The first game I shipped was with Unity 4 which didn't have mixers or mix states. We had something on the order of 10-15k assets? I've worked with Unity 5 which does have those features, but our game isn't suited for use with the mixer because of the way we load assets (not per scene but on game objects). To answer your question, no we never had any overage protection, we just built in lots of headroom and hoped for the best.

One thing I can say about solutions like VisLM is they're great for getting you in the ballpark, but I've always found you need to go through an listen to each asset and compare them to a reference. Things like dynamic range and frequency domain can vary wildly depending on how you author your sounds, and this can make it tricky to automate.

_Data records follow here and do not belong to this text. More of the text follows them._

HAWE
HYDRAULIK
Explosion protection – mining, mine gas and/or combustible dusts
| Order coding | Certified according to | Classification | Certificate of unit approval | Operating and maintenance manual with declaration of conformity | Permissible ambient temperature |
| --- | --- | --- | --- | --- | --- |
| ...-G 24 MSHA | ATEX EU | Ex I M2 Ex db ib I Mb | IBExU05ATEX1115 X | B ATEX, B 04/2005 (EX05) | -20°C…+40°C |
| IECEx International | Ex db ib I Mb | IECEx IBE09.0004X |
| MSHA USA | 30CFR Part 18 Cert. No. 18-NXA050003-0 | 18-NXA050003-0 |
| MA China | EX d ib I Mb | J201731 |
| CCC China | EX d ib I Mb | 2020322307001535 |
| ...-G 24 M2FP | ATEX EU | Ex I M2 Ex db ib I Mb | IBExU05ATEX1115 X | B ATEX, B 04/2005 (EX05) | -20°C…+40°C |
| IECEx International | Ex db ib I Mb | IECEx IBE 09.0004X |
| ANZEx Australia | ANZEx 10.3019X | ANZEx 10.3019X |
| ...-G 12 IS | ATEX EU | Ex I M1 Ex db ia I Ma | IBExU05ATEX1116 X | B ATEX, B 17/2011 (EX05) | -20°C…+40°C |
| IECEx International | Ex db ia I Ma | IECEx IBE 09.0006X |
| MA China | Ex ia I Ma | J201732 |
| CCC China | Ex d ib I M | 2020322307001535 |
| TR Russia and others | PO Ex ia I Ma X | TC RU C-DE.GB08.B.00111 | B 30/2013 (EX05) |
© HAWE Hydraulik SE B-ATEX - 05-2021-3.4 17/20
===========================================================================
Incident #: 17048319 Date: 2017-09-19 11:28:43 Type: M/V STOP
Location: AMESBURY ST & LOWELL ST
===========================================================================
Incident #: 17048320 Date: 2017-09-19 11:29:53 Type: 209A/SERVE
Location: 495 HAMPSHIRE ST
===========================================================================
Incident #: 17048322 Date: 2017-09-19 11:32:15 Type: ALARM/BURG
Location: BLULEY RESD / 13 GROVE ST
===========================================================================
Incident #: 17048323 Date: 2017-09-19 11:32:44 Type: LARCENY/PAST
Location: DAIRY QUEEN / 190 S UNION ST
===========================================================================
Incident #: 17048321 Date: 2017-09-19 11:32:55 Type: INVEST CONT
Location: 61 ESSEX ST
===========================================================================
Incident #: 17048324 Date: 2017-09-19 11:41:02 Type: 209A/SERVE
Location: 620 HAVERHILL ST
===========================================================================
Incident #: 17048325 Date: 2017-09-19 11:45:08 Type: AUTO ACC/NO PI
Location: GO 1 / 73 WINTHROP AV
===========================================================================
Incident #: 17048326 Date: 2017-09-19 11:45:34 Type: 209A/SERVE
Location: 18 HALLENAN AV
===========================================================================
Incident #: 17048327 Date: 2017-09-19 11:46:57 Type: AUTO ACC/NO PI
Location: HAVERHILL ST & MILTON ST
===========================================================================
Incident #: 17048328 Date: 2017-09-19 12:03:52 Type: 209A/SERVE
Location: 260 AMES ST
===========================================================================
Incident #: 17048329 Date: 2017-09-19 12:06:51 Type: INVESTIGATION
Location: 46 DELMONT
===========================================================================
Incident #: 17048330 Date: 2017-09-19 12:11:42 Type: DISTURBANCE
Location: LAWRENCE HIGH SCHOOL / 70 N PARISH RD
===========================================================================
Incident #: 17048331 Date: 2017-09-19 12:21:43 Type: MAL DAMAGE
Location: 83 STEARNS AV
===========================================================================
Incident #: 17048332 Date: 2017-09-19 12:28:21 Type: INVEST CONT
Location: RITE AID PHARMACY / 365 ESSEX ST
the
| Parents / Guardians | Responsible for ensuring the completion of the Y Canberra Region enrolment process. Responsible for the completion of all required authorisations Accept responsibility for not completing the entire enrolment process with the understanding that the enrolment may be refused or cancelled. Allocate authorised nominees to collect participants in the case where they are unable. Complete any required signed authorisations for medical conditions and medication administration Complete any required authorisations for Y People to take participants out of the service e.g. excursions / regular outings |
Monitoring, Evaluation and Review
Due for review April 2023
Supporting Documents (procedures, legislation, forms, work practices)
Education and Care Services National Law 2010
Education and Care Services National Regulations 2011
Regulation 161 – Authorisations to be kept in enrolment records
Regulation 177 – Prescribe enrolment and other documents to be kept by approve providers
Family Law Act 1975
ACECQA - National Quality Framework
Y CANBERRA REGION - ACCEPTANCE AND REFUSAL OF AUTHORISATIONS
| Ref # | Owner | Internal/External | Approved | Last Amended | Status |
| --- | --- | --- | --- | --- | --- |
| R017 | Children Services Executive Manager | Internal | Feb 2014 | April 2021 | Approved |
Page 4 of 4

Something I forgot to mention above is that it's also critical that you maintain a strict naming convention that mirrors your subfolder hierarchy. Keep it simple and consistent. The best way to achieve this is by utilizing filename prefixes so that your assets sort properly (i.e. like assets sort together) while in the same folder. This will help you mentally while organizing your mind around your mix. Also, if you go the route of mastering your assets first, I recommend maintaining a mirror of your project hierarchy as a backup. Unmastered originals go into that folder, and get exported out of it into your Unity project folders while maintaining the same structure. Many batch processing applications allow you to specify your relative path which will mean that shouldn't have to maintain the file structure in Unity because the batch processor will do it for you as part of the batch.


----------